(Data items)
==================================================

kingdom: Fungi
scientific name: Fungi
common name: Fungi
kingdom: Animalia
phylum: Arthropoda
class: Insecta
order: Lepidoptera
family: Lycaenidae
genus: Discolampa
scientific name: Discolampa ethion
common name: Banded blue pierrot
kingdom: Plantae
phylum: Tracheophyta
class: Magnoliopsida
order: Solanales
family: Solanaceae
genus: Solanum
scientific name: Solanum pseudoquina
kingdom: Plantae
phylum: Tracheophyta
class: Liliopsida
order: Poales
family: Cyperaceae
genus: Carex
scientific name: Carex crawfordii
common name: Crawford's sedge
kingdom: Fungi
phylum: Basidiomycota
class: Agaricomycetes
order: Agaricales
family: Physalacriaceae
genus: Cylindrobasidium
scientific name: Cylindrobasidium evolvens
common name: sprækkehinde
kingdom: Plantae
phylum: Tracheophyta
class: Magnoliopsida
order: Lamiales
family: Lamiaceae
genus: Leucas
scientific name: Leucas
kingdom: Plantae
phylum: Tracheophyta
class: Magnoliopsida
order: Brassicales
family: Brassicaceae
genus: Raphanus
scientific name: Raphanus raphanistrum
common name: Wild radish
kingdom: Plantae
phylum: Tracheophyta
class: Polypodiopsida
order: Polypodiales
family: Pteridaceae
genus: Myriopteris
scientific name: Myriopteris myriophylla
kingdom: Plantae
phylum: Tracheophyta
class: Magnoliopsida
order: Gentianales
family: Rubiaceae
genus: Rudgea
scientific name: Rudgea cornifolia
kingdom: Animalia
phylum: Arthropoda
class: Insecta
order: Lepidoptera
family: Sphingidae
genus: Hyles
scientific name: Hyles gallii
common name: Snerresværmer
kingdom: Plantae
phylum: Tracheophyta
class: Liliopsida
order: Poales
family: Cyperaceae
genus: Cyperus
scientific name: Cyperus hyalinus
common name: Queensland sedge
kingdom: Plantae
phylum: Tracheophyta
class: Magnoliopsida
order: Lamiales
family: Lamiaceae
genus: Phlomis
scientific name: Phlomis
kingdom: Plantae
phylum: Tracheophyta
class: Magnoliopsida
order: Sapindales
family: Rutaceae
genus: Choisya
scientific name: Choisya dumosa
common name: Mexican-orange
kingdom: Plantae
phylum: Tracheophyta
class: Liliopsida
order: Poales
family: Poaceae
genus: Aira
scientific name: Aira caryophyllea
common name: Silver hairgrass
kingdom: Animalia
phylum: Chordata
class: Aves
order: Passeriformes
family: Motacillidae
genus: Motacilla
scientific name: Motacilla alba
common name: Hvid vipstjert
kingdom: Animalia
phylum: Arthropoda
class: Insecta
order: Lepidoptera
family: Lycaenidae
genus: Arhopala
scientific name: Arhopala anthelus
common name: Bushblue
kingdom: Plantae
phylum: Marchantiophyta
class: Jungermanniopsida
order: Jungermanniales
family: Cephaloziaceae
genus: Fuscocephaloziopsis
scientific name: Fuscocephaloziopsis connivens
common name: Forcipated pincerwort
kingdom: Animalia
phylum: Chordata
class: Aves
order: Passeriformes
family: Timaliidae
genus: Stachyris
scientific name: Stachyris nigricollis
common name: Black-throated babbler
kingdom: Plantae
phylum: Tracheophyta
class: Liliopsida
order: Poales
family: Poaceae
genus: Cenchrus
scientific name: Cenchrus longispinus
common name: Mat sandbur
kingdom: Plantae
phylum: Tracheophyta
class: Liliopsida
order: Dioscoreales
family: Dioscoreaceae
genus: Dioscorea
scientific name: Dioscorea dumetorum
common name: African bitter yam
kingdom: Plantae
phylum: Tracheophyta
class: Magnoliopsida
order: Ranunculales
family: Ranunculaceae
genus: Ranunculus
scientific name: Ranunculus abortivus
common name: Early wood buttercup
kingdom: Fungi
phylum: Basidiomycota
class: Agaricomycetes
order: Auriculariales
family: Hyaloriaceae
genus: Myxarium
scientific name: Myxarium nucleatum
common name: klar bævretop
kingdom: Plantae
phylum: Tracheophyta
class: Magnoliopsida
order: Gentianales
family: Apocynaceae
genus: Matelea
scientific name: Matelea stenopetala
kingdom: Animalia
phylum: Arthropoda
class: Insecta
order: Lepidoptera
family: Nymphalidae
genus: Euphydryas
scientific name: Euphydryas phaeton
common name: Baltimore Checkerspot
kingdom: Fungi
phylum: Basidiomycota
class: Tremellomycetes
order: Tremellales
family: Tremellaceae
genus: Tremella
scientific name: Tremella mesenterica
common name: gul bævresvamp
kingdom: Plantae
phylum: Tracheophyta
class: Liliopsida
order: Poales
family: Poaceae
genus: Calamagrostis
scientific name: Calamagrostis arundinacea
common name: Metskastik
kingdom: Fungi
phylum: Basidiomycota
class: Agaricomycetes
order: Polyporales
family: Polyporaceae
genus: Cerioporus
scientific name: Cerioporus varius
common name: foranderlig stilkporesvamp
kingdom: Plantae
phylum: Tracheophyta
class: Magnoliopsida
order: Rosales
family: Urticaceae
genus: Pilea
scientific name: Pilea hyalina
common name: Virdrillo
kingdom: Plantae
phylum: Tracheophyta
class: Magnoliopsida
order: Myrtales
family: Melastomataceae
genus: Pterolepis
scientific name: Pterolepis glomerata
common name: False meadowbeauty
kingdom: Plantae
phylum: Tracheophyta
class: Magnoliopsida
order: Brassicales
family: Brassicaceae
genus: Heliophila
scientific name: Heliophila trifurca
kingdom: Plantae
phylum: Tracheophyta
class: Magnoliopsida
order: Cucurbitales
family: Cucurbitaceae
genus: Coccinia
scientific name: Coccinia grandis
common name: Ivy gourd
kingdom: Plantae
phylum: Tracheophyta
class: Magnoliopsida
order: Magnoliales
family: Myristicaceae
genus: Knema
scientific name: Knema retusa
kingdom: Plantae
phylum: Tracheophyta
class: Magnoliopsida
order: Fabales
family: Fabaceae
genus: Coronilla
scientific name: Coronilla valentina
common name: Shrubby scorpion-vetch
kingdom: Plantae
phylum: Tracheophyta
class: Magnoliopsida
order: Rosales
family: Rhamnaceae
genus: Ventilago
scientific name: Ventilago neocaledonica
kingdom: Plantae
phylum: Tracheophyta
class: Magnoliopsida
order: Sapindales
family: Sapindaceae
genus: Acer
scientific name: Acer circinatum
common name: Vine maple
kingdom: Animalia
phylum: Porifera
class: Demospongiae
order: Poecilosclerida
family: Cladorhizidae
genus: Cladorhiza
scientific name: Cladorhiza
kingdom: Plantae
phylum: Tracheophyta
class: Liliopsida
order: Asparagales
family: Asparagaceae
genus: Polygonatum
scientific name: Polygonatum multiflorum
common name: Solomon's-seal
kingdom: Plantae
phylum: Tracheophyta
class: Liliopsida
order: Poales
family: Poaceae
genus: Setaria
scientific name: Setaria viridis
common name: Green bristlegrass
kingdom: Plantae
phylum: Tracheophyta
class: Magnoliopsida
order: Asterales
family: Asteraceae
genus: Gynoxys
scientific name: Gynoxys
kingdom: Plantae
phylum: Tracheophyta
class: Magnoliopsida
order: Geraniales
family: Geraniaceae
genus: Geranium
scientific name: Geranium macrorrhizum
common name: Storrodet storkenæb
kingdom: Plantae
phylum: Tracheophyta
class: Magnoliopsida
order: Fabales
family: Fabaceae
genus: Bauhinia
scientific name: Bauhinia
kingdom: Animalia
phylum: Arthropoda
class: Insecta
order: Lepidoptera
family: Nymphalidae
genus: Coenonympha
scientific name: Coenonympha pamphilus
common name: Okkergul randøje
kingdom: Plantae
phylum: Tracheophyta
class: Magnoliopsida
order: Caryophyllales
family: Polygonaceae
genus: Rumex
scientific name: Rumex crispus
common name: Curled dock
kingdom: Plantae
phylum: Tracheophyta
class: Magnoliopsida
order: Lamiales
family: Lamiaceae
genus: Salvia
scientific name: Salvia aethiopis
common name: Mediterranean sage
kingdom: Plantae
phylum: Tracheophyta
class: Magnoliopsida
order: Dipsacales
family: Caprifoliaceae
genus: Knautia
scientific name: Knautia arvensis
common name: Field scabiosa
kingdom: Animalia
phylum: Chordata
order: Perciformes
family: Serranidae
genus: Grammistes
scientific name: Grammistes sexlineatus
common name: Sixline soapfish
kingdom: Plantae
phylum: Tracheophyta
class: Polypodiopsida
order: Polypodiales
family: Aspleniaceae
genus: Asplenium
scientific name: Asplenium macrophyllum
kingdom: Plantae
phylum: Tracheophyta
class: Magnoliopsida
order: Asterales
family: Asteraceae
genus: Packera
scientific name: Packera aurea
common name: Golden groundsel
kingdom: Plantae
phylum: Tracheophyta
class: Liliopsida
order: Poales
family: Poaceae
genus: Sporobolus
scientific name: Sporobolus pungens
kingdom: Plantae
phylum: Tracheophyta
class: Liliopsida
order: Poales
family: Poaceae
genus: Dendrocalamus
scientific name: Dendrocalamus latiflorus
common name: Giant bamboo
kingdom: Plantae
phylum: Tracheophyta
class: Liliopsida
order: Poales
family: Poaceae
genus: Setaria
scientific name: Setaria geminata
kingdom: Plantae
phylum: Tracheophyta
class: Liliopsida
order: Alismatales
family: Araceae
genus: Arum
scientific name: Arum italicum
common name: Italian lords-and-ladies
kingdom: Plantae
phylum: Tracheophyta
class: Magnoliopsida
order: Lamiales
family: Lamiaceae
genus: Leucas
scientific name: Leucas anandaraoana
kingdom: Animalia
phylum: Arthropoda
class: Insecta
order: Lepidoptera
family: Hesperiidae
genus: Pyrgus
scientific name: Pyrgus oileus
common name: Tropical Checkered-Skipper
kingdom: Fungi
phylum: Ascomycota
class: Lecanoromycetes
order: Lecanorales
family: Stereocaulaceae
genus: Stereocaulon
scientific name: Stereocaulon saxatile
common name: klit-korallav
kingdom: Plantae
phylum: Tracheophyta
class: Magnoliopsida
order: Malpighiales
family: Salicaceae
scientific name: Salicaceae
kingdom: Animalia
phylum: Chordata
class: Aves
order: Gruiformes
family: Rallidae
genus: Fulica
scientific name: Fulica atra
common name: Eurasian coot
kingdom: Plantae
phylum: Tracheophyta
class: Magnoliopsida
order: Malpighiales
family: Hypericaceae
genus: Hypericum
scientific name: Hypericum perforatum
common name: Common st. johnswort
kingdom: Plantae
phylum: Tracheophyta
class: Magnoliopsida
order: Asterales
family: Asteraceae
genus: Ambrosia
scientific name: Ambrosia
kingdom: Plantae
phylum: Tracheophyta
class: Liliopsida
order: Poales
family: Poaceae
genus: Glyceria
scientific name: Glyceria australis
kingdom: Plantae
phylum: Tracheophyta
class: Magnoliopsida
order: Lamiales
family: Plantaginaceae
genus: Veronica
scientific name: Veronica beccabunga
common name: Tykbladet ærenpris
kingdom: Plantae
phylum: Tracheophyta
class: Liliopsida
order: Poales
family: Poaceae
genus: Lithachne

==================================================

--- Your task ---
Starting at the top of the records and stopping after the line containing "family: Pteridaceae", rewrite those lines with "common name" renamed to "vernacular name" and everything else unchanged.

--- Response to the task ---
kingdom: Fungi
scientific name: Fungi
vernacular name: Fungi
kingdom: Animalia
phylum: Arthropoda
class: Insecta
order: Lepidoptera
family: Lycaenidae
genus: Discolampa
scientific name: Discolampa ethion
vernacular name: Banded blue pierrot
kingdom: Plantae
phylum: Tracheophyta
class: Magnoliopsida
order: Solanales
family: Solanaceae
genus: Solanum
scientific name: Solanum pseudoquina
kingdom: Plantae
phylum: Tracheophyta
class: Liliopsida
order: Poales
family: Cyperaceae
genus: Carex
scientific name: Carex crawfordii
vernacular name: Crawford's sedge
kingdom: Fungi
phylum: Basidiomycota
class: Agaricomycetes
order: Agaricales
family: Physalacriaceae
genus: Cylindrobasidium
scientific name: Cylindrobasidium evolvens
vernacular name: sprækkehinde
kingdom: Plantae
phylum: Tracheophyta
class: Magnoliopsida
order: Lamiales
family: Lamiaceae
genus: Leucas
scientific name: Leucas
kingdom: Plantae
phylum: Tracheophyta
class: Magnoliopsida
order: Brassicales
family: Brassicaceae
genus: Raphanus
scientific name: Raphanus raphanistrum
vernacular name: Wild radish
kingdom: Plantae
phylum: Tracheophyta
class: Polypodiopsida
order: Polypodiales
family: Pteridaceae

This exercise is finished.